## Quiz items based on charts
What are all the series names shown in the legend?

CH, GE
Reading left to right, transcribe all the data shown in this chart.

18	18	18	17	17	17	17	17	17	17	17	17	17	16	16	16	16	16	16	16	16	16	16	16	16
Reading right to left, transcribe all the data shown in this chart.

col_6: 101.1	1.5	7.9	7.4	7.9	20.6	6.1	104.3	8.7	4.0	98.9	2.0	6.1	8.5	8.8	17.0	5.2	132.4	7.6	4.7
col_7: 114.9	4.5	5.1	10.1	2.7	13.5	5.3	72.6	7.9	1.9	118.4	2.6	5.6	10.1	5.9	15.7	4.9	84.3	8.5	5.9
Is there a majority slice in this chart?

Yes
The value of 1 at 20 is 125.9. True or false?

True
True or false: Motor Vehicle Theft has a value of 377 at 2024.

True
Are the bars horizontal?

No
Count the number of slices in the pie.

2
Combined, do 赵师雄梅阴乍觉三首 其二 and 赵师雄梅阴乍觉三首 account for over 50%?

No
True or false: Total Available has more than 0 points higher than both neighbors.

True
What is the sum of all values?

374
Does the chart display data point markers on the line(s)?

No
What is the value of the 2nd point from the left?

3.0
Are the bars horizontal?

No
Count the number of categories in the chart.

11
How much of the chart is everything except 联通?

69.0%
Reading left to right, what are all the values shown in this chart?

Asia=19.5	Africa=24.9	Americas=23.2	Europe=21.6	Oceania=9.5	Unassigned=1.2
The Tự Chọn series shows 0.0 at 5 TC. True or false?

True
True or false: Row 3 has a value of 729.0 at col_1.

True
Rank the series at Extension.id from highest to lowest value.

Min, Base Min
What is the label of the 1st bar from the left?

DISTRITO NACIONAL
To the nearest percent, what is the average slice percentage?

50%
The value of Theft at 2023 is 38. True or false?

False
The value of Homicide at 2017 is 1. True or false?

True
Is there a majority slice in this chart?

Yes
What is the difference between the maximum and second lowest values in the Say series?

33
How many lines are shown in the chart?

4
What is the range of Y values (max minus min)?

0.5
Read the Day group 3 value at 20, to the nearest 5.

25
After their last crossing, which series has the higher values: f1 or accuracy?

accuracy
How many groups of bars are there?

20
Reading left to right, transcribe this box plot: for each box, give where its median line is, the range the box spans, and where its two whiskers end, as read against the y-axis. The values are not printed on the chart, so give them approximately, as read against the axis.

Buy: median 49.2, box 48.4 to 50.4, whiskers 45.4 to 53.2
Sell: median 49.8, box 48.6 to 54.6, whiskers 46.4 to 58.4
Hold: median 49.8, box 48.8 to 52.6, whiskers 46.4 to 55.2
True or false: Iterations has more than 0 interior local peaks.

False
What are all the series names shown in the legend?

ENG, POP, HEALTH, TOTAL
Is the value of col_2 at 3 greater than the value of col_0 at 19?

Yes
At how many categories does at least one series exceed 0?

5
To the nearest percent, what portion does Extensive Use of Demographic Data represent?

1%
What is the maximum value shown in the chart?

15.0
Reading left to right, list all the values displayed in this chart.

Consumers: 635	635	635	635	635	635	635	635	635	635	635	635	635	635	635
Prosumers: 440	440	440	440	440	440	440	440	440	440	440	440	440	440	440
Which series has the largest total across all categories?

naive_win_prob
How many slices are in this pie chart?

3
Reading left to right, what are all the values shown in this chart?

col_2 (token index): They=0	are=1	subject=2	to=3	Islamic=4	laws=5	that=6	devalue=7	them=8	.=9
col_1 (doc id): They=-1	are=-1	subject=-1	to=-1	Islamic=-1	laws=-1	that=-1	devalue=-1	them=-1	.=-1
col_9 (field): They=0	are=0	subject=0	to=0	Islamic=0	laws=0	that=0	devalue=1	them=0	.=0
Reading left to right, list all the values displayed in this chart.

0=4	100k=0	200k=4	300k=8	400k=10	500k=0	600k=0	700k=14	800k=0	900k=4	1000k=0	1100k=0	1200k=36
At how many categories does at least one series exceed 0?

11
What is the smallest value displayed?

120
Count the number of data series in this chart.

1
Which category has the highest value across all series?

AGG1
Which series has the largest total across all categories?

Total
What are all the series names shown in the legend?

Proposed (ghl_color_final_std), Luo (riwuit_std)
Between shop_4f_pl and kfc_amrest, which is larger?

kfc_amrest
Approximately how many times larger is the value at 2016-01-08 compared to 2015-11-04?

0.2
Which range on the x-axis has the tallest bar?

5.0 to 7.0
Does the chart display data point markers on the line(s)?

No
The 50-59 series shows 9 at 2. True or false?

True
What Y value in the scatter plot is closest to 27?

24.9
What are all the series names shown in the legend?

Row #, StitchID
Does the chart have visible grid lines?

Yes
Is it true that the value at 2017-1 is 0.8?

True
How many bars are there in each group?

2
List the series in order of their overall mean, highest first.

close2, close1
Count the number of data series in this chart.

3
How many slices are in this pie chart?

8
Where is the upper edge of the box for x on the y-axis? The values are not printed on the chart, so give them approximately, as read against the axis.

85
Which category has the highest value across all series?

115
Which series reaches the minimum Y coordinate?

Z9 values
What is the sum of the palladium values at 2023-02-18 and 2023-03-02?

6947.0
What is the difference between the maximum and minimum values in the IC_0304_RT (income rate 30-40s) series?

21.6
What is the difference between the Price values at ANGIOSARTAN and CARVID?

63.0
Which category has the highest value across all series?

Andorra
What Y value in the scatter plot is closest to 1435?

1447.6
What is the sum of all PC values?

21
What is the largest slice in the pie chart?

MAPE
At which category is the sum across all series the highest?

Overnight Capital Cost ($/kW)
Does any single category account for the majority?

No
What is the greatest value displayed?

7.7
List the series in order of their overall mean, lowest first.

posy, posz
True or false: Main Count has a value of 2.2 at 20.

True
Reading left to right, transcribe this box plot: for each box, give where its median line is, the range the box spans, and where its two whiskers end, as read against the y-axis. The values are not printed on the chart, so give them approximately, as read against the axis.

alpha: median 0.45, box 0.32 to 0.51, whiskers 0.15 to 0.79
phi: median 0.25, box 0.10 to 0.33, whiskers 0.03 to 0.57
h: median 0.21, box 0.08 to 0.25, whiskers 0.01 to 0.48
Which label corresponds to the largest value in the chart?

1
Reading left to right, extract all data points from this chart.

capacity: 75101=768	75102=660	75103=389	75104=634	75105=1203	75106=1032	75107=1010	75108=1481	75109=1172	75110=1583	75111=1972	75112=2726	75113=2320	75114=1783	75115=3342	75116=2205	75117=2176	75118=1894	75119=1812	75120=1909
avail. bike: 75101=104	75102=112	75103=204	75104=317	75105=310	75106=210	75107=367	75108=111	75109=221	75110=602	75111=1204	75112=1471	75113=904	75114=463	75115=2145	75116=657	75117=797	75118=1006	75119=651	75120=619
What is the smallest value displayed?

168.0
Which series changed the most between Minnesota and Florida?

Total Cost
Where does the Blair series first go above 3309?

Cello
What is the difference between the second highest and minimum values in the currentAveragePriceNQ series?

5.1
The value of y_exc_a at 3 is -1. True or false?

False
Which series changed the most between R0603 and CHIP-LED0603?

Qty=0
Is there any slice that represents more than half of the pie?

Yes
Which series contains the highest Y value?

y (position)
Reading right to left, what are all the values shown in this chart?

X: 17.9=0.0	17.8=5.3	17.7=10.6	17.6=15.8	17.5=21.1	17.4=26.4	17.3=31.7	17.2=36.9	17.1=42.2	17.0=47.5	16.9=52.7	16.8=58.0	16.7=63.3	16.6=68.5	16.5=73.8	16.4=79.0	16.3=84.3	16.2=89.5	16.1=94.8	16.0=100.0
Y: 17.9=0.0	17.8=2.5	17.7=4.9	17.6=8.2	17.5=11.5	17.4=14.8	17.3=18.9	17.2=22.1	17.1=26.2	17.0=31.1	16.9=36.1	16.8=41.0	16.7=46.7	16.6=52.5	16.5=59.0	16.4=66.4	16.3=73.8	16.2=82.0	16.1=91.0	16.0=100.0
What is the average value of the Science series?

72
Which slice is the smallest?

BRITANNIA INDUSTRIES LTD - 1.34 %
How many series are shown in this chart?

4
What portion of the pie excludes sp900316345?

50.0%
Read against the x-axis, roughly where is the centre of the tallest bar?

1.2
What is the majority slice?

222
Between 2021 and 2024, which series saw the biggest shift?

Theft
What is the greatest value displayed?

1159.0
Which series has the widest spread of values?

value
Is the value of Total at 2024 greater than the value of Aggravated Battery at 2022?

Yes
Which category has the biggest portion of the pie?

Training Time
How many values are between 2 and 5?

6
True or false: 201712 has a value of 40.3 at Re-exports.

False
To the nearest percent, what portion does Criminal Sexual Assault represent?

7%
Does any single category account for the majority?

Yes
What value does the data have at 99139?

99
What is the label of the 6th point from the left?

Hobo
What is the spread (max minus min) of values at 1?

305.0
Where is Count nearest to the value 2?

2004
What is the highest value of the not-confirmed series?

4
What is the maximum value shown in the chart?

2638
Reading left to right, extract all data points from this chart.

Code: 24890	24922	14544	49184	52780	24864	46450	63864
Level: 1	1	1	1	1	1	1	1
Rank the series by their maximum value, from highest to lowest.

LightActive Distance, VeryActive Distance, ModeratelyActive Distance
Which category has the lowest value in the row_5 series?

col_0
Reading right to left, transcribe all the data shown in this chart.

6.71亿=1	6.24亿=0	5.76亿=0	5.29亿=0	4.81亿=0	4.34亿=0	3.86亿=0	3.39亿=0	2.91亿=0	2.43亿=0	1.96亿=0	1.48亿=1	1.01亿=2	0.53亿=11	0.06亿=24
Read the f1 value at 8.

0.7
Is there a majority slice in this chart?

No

## What you have to do
Pull out each line of the listing above that contains the word "than".

## Expected answer
True or false: Total Available has more than 0 points higher than both neighbors.
True or false: Iterations has more than 0 interior local peaks.
Is the value of col_2 at 3 greater than the value of col_0 at 19?
Is there any slice that represents more than half of the pie?
Is the value of Total at 2024 greater than the value of Aggravated Battery at 2022?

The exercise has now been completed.